For which $n\geq2$ does there exist $\sigma \in A_n$ with $|\sigma|>n$?
I have found this same question here, But I have not been able to understand how it works.
On my own I came to the conclusion that for $n$ less than $8$ the result is not satisfied, but for $n = 8$, I found the permutation $\sigma$ formed by a $5$-cycle and a $3$-cycle. Which is in $A_n$ and $|\sigma|=15>8$. In particular, I cannot understand how the proof follows, to conclude that the result is true for all $n\geq 8$. Could you help me? If there is an easier way to see this, please, I would appreciate if you shared it.

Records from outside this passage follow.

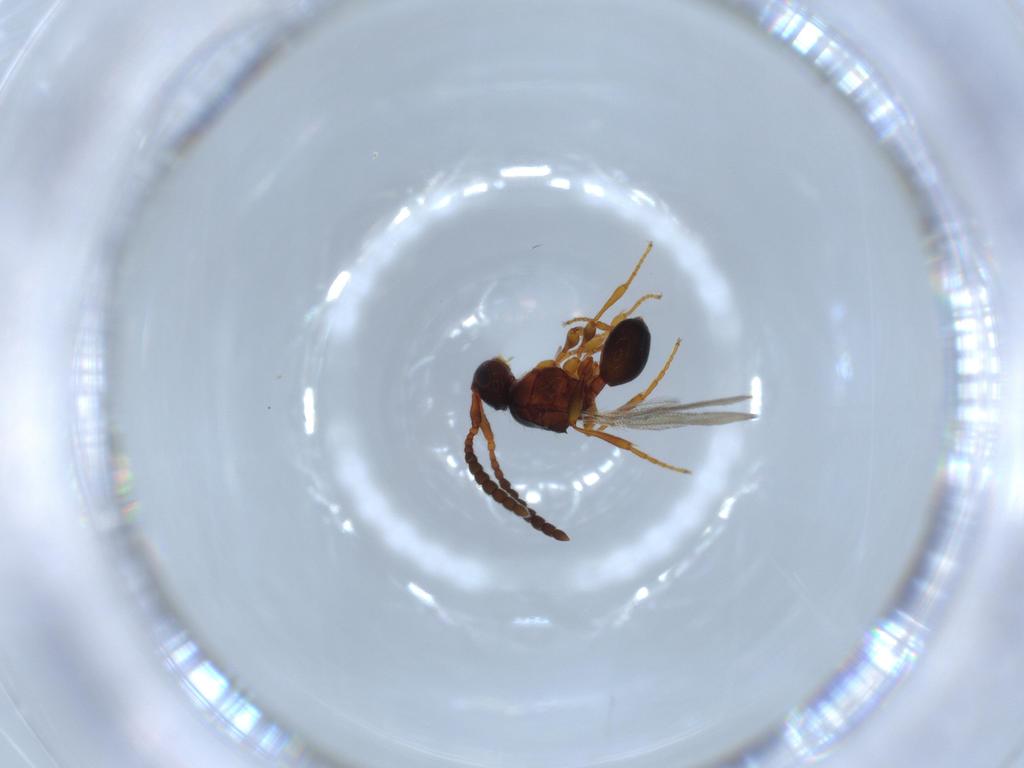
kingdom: Animalia
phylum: Arthropoda
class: Insecta
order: Hymenoptera
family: Diapriidae
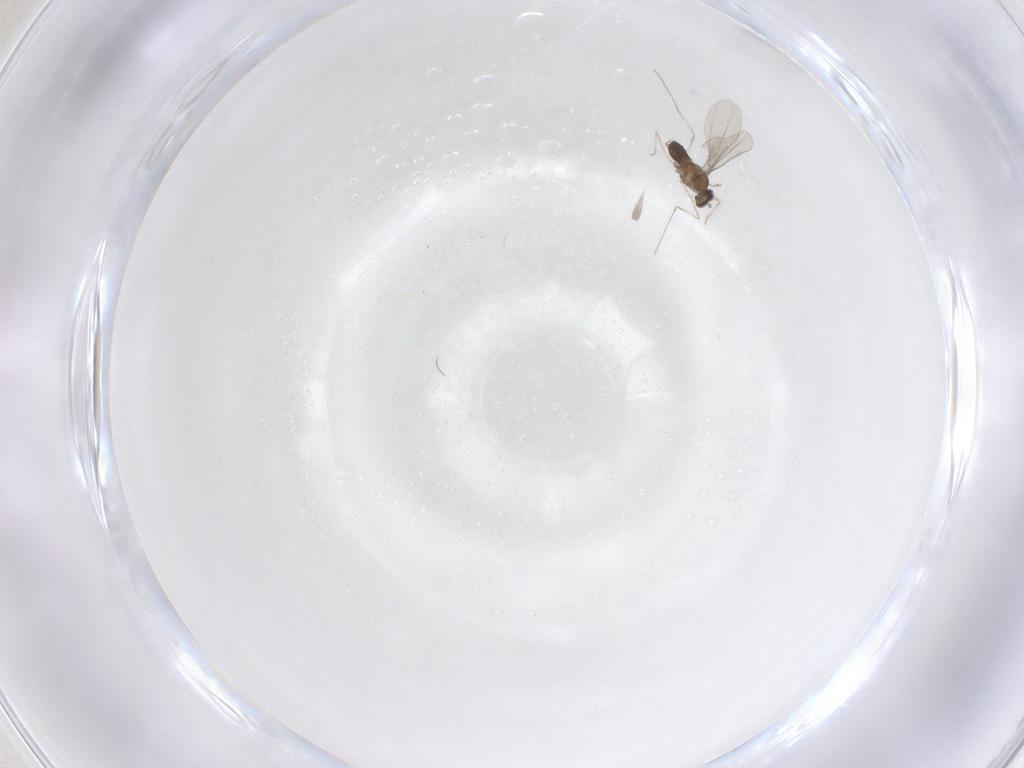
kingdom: Animalia
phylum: Arthropoda
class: Insecta
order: Diptera
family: Cecidomyiidae
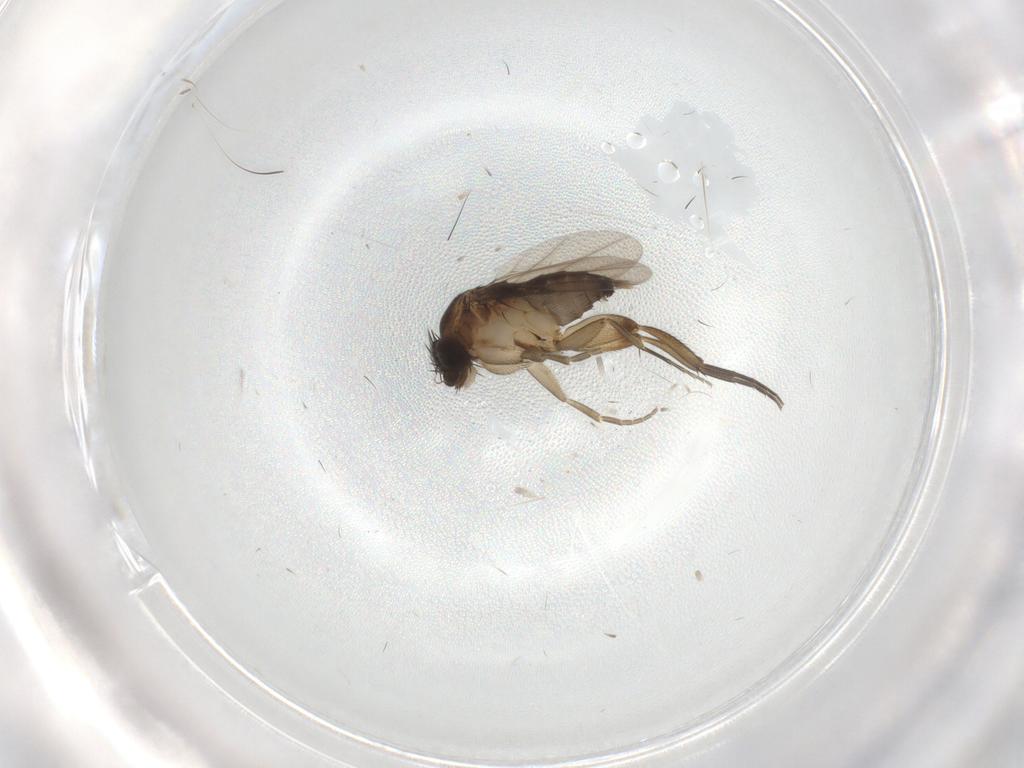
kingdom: Animalia
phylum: Arthropoda
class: Insecta
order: Diptera
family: Phoridae
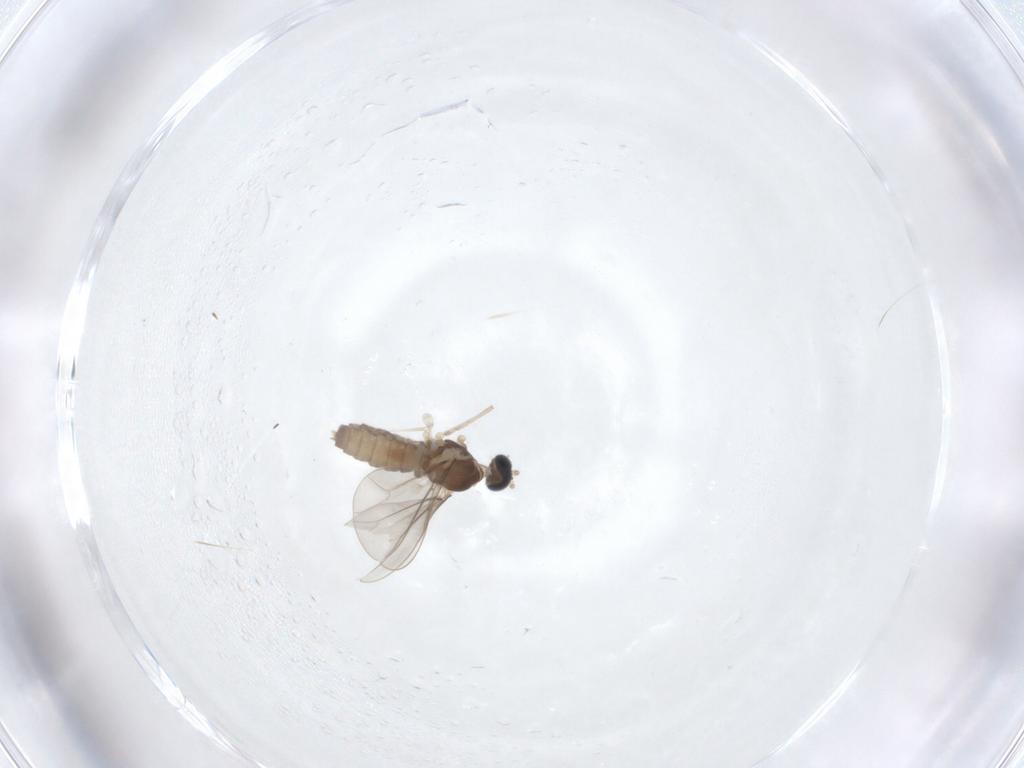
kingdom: Animalia
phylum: Arthropoda
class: Insecta
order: Diptera
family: Cecidomyiidae
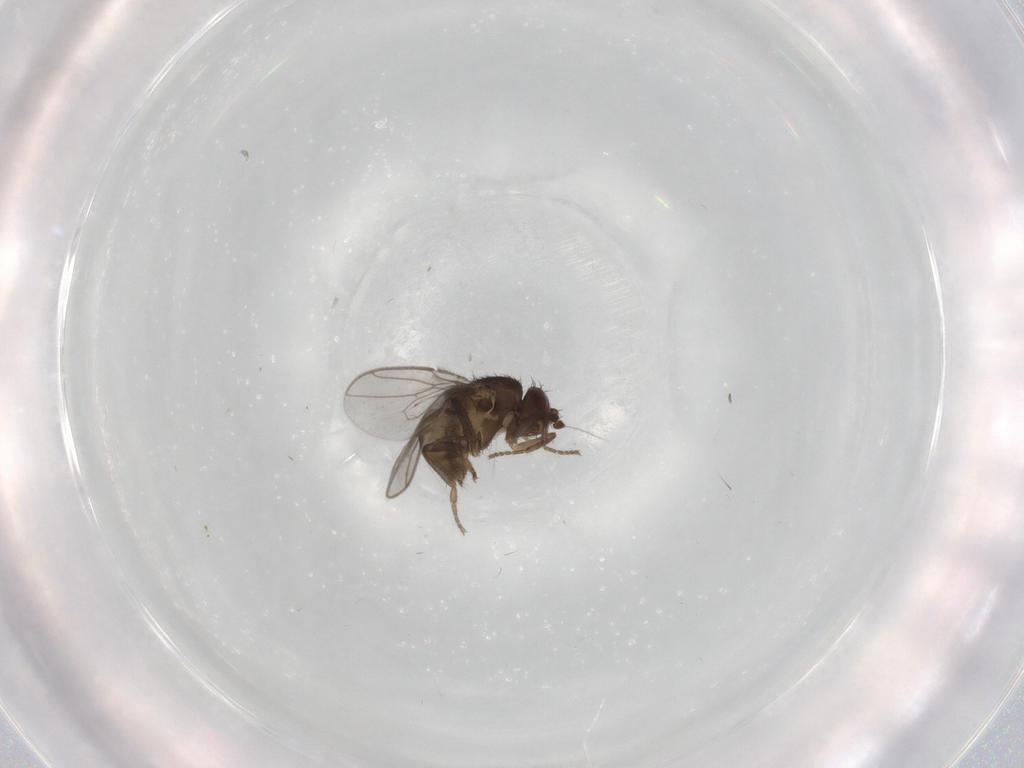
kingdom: Animalia
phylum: Arthropoda
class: Insecta
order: Diptera
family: Sphaeroceridae
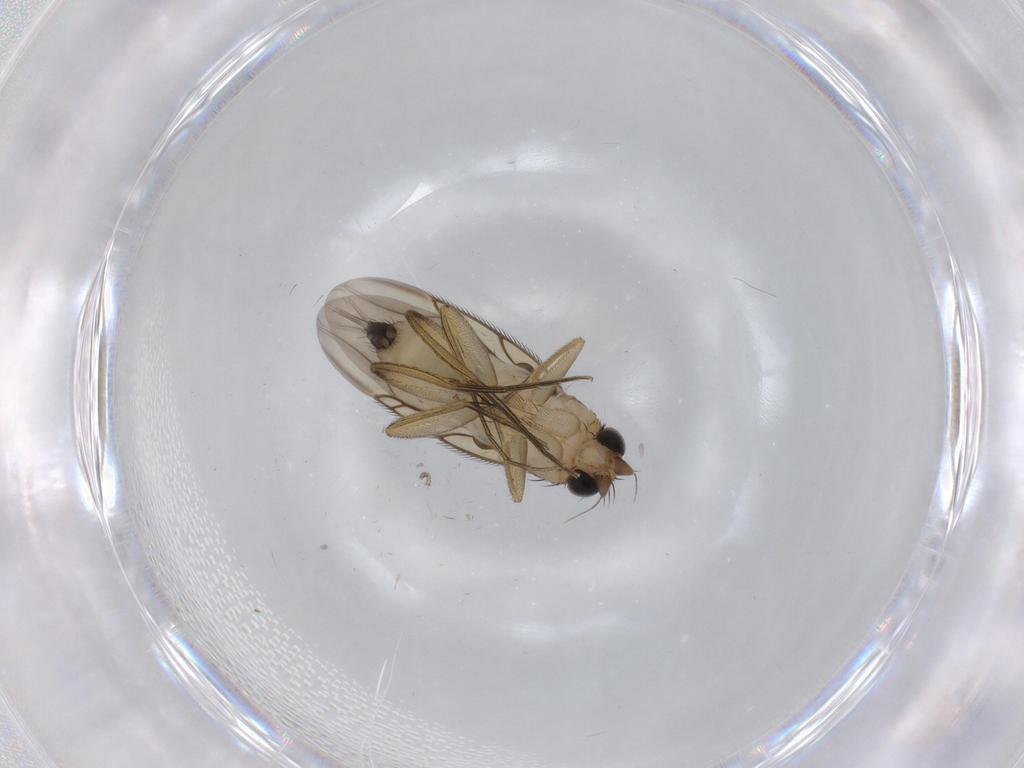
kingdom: Animalia
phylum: Arthropoda
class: Insecta
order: Diptera
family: Phoridae
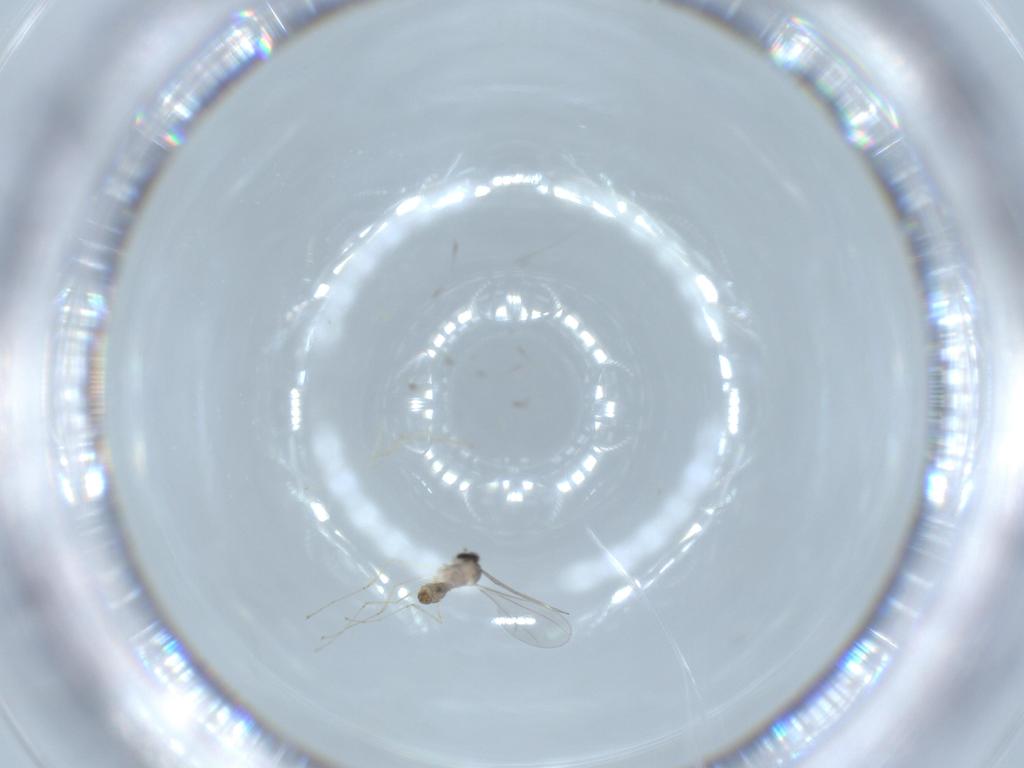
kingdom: Animalia
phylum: Arthropoda
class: Insecta
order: Diptera
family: Cecidomyiidae
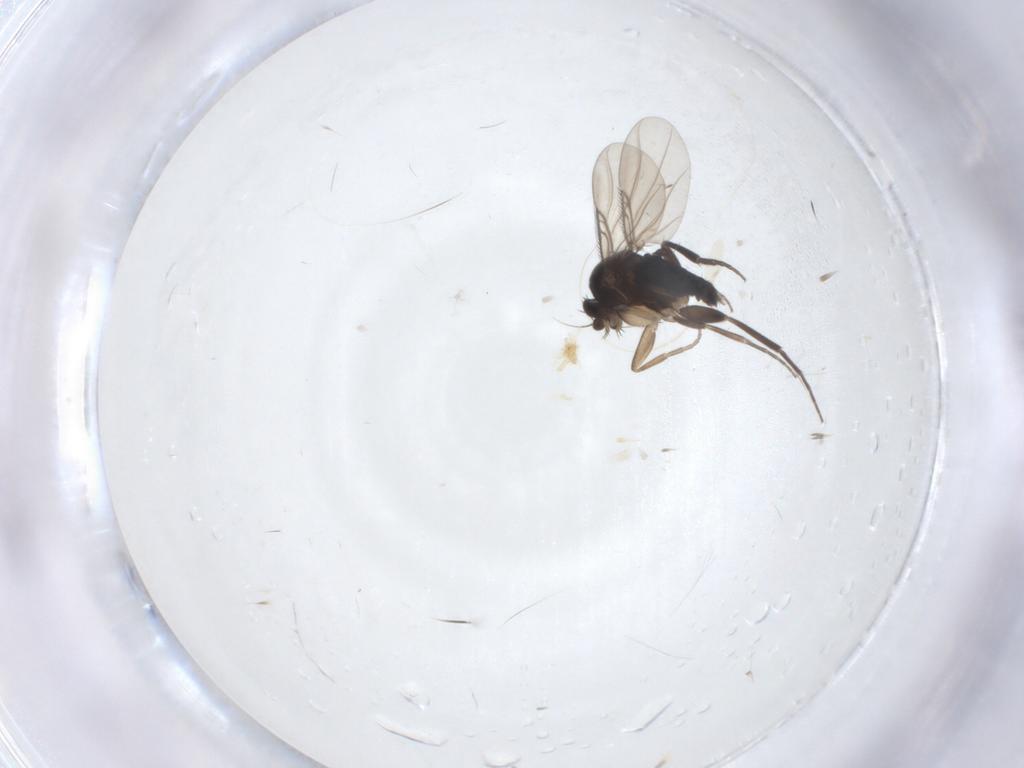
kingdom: Animalia
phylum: Arthropoda
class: Insecta
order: Diptera
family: Phoridae
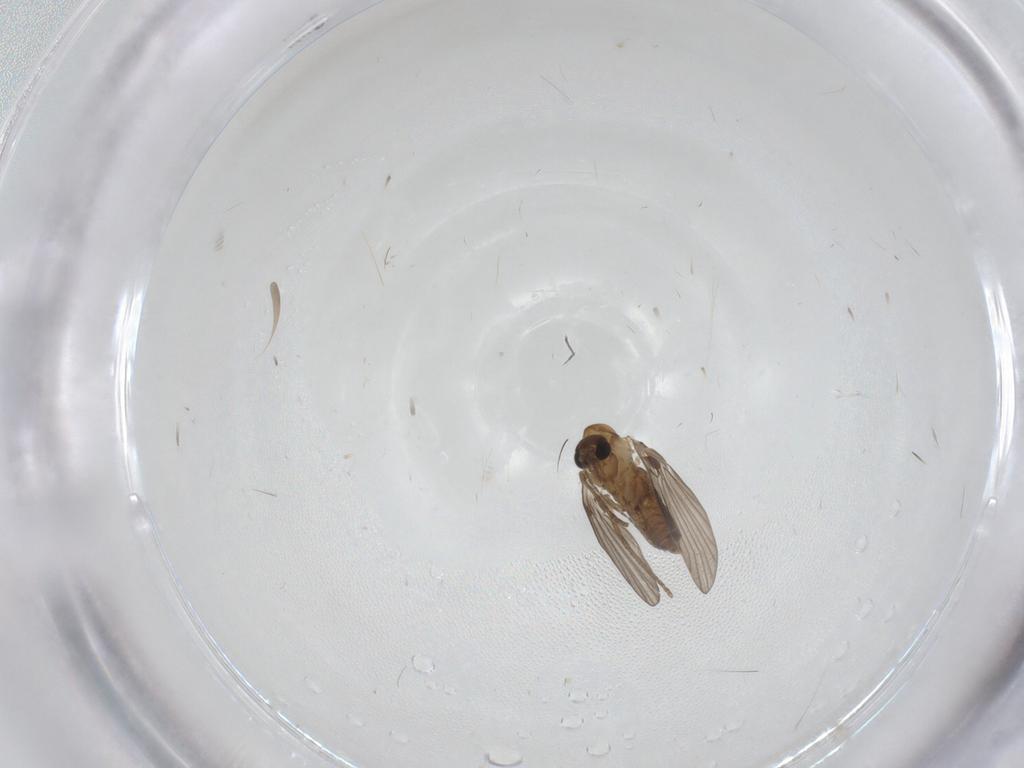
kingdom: Animalia
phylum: Arthropoda
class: Insecta
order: Diptera
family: Cecidomyiidae
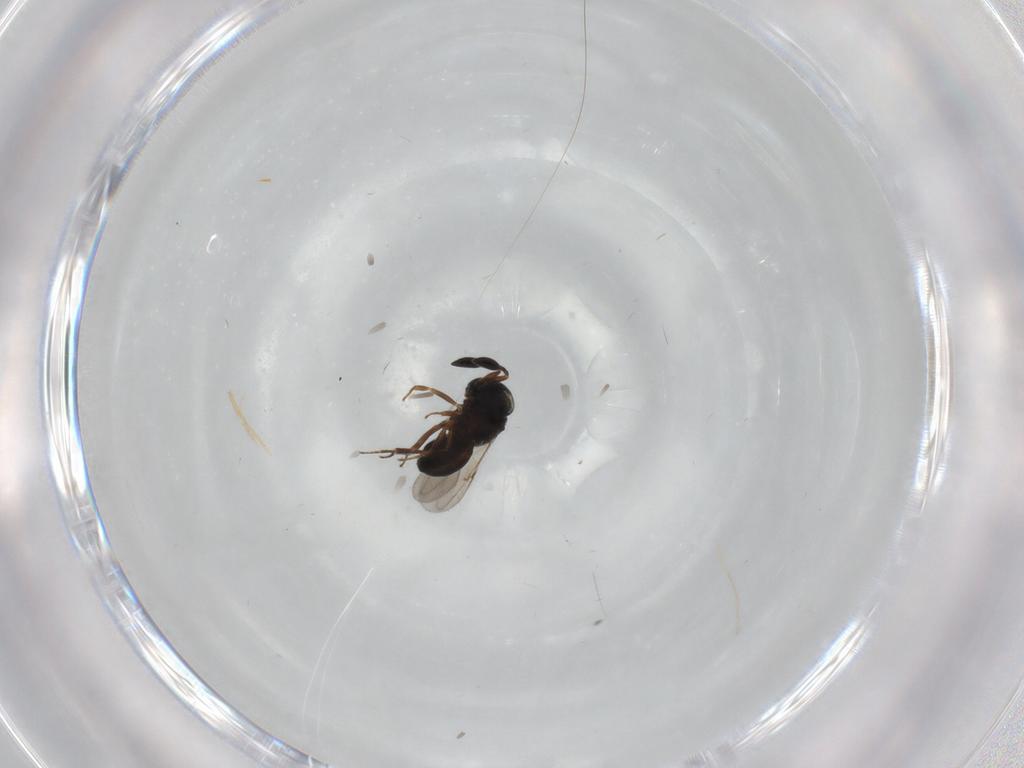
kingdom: Animalia
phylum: Arthropoda
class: Insecta
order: Hymenoptera
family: Scelionidae
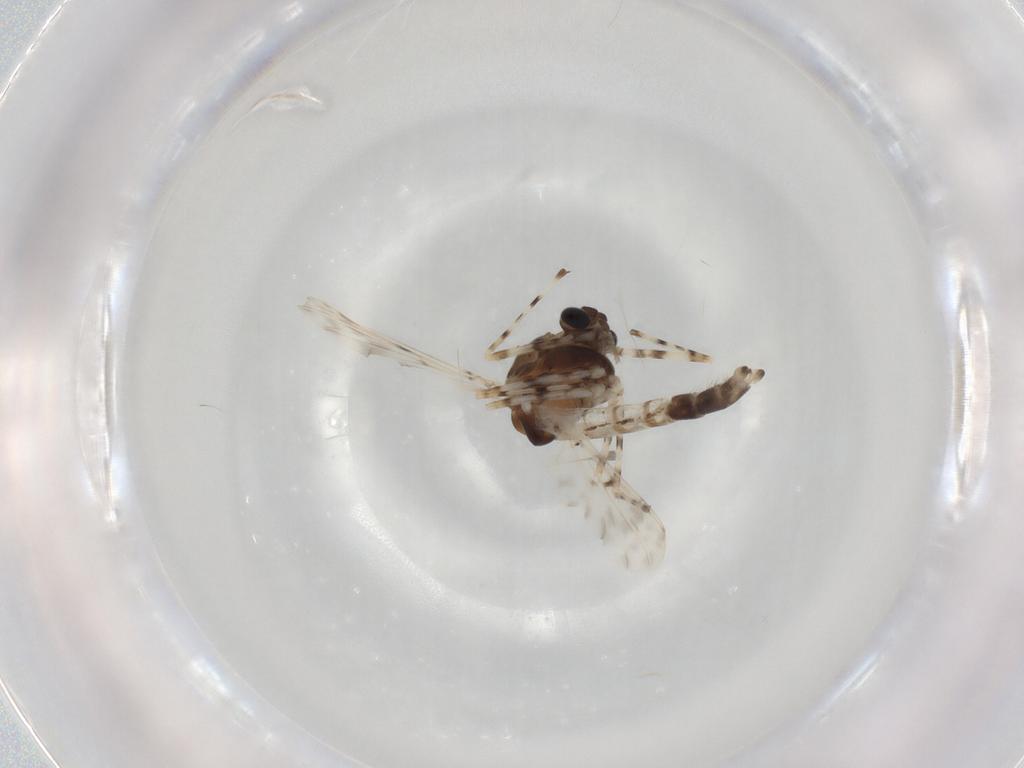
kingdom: Animalia
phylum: Arthropoda
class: Insecta
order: Diptera
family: Chironomidae
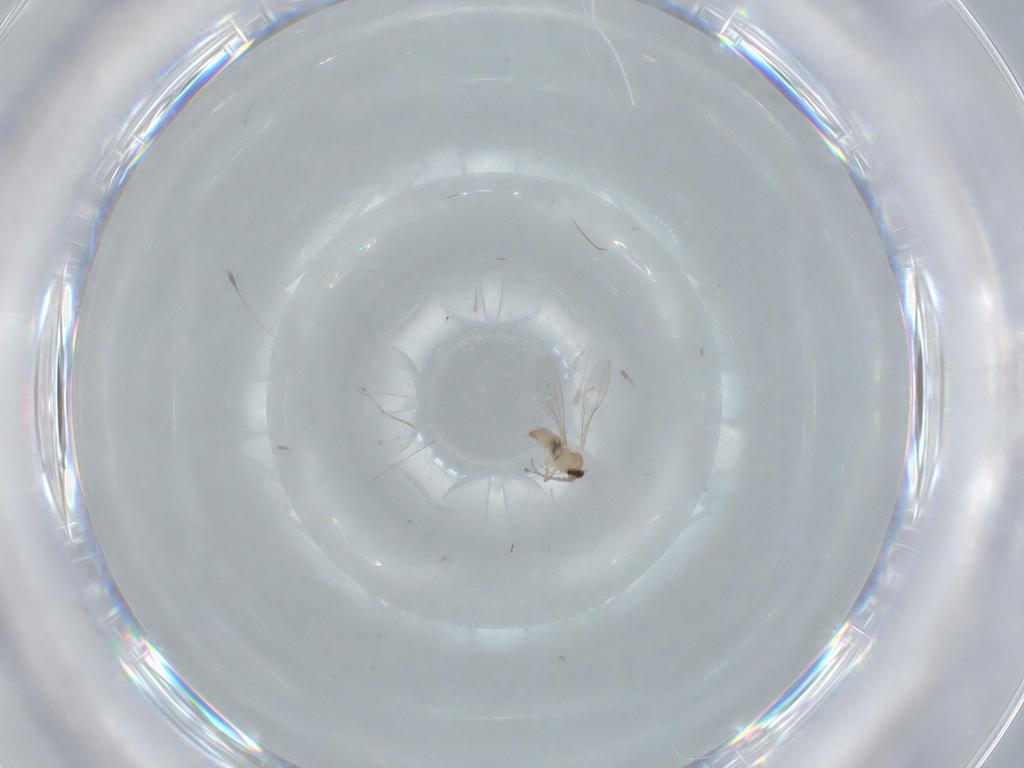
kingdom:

For each $n$ consider taking a $3$-cycle and a cycle of length $l$ where $l$ is the largest number less than or equal to $n-3$ that is not a multiple of $3$ nor a multiple of $2$. Notice we have $l\geq n-6$ ( because it is not possible for $n-3,n-4,n-5$ and $n-6$ to all be even or multiples of $3$).
It follows that there is an element of order at least $3(n-6)$, and we have $3(n-6)> n$ for $n>9$.
For $n=9$ we can take a $3$-cycle and a $5$-cycle.
For $n=8$ we can take a $3$-cycle and a $5$-cycle.
Hence the only cases we must check are $n=1,2,3,4,5,6,7$ (which apparently is what you did).